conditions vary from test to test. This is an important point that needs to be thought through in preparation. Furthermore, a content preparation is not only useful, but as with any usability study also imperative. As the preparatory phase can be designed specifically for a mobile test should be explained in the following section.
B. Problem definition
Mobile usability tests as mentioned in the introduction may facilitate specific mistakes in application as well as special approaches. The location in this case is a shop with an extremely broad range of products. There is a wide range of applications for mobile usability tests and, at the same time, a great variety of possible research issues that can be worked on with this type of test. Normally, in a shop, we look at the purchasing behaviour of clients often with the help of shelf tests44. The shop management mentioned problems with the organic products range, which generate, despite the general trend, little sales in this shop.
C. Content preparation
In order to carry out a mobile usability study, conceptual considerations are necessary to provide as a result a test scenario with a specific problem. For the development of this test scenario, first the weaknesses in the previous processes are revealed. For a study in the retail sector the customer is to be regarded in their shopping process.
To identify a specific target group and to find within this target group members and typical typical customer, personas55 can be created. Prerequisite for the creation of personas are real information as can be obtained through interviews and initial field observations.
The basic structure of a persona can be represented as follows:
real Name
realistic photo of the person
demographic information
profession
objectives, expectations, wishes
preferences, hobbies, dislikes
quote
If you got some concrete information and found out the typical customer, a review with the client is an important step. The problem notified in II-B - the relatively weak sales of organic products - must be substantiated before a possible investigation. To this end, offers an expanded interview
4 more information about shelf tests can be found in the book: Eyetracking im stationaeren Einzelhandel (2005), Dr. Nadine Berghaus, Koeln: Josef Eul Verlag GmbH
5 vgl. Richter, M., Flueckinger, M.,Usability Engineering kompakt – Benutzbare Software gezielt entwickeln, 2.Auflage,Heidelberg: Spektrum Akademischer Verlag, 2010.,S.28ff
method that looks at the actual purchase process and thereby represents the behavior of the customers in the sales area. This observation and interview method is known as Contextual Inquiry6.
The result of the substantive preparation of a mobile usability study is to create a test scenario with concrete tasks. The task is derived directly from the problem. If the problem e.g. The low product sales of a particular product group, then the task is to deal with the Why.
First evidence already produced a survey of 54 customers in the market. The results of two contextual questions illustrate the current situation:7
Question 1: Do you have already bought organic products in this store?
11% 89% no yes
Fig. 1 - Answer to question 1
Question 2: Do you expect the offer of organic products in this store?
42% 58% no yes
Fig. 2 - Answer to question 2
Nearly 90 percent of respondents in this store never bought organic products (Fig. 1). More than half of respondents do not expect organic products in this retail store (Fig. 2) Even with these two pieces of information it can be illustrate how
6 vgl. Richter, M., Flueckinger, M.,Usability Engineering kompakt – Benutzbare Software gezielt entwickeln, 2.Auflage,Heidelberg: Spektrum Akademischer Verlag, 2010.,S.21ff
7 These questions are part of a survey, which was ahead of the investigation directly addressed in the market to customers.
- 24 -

> [WHAT YOU SHOULD DO] Which of the lines in the data hold the string "Flueckinger"? Report each of them by copying it.

> [WRITTEN SOLUTION]
5 vgl. Richter, M., Flueckinger, M.,Usability Engineering kompakt – Benutzbare Software gezielt entwickeln, 2.Auflage,Heidelberg: Spektrum Akademischer Verlag, 2010.,S.28ff
6 vgl. Richter, M., Flueckinger, M.,Usability Engineering kompakt – Benutzbare Software gezielt entwickeln, 2.Auflage,Heidelberg: Spektrum Akademischer Verlag, 2010.,S.21ff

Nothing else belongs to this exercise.